Healthcare and Austrians

The Austrian School of Economics believes deeply in price coordination and foresees massive unintended consequences and mis allocation of resources occurring where markets and economies are set up so that a multi-headed hydra of actors actions are coordinated effectively by price signalling. Fair enough.

Historical examples of this abound. The demise of central planning in Moscow and Beijing being among the easiest to call to mind as those countries could neither feed themselves or produce sufficient quantities of needed goods to advance themselves beyond a society of peasants. Stories of scarcity managed by long queues for desired goods while piles of unwanted goods of shoddy quality abound. Unfortunately countries and economies have been know to continue their existence in this sorry state for many years - wasting large amounts of resources and irritating, or worse, everyone that participates, but, nevertheless, muddling along.

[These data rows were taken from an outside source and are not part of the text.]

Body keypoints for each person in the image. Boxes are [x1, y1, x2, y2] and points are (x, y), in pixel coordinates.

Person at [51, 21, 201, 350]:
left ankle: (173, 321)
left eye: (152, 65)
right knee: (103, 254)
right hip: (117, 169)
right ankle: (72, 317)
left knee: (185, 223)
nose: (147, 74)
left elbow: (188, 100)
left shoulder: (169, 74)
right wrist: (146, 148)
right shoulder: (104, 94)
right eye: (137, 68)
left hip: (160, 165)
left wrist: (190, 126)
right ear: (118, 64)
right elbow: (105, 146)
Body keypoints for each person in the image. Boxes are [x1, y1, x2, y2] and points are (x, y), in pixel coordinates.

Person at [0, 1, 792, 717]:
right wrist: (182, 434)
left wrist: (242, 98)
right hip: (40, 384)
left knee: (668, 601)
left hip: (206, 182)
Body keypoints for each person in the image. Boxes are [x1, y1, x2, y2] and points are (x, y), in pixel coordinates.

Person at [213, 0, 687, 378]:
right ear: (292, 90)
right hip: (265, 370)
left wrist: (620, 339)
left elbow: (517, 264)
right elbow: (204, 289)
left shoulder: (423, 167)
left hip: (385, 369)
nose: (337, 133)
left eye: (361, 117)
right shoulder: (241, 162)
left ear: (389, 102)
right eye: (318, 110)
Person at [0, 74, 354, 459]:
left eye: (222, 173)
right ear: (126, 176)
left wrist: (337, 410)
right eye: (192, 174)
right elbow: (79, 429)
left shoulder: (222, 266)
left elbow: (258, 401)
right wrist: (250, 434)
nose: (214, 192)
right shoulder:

That is our healthcare system today. Envision a massive, centrally planned economy with production plans doled out by some combination of the mandarins at Medicare and three or four large health insurance companies. It doesn't work very well.

Accurate Reality: Healthcare will not become cheaper and more effective until consumers of healthcare have a direct stake in the costs and can become one of the actors on the stage of decision making. This will only occur through price transparency of healthcare costs to consumers.